Je suis fatigué, mais maintenant je suis éveillé . And I don’t know how it happened, but it did. In a mood to write for Self after a little editing of the Tours article, and helping Jack with his toilet mastery a bit. Saturday at the winery, assured business and a bit of frenzy, no doubt. I’m trying to write faster and with more accuracy, showing you reader what it’s like to be a writing father. Of course, no run this morning from me. and I could scream at myself. Didn’t even set my goddamn alarm… et pourquoi?! Distractions, deciding to open one of my ’12 wines, not sure which one it was as they became jumbled in the move to this Autumn Walk stronghold. Only had a glass, maybe a glass and a half, but still that’s enough to make waking at mother-in-law hour nearly impossible. But no alarm so what does it matter?
6:56… no coffee in house, that too has to change, but I quite like this morning for some reason typing to no caffeine. Depriving myself that heated palate eros.. somehow contributed to my Zen at the moment. Oh if I could have the day to myself, have the time to run and finish these article edits and just write for hours into the Massamen novel. That’s what it is, what it’s all about and around what it ever-revolves: bloody time! Maybe I should run after work– no! Make yourself get up early.. come home, eat a bit, put on running gear, and go to bed. Earlier than Alice, even. That;s what a running/writing father has to do. Jack in front of me in the little chair we bought him, his first xmas, and he’s content in a way I wish I could be at my decayed age. When first downstairs, he shot directly to his seat, placed en face de his little toy chest with his cars atop, serving and looking like his desk or workbench. He meant business, my little Beat, and he wanted to play and watch his fancied cartoons.

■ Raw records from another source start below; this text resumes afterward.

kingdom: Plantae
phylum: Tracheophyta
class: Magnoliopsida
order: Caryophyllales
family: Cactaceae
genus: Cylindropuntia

Now I wait for coffee, think about the other two articles, papers I already have to grade, running… not much wine, or wine industry.. but the short fiction café, I want to stay longer.. more short-shorts, sketches, vignettes.. just write all day. Can you imagine? Me in my office with coffee and sparkling lime or lemon water as I usually enjoy. This morning I’m filled with unusually dinosauric confidence and sight.. see the blog expanding unexpectedly, writing later to pictures I posted prior (Earlier in day or couple days prior..).. and just writing, teaching through my writing and not in some box, some sterile institution bowl. I’m Mike Madigan. The writer. And yes I have a blog. But am I blogger, I guess.. off point a bit but I need to write something, show I’m alive and with my own beat, peripatetic in my prose pulse, and aims, what I want to do and how I want to be see– right now Ms. Alice goes for her run and my personage falls knowing I should have been up and running when it was dark. I told her that I’m going out tomorrow morning, and I need her help. She joined my cause and vowed to aid me in getting to bed early. So.. I will run. I will run. In that early hour and see the sun take stage… so, so, tremendously musical, its lyric composition, for me to enjoy.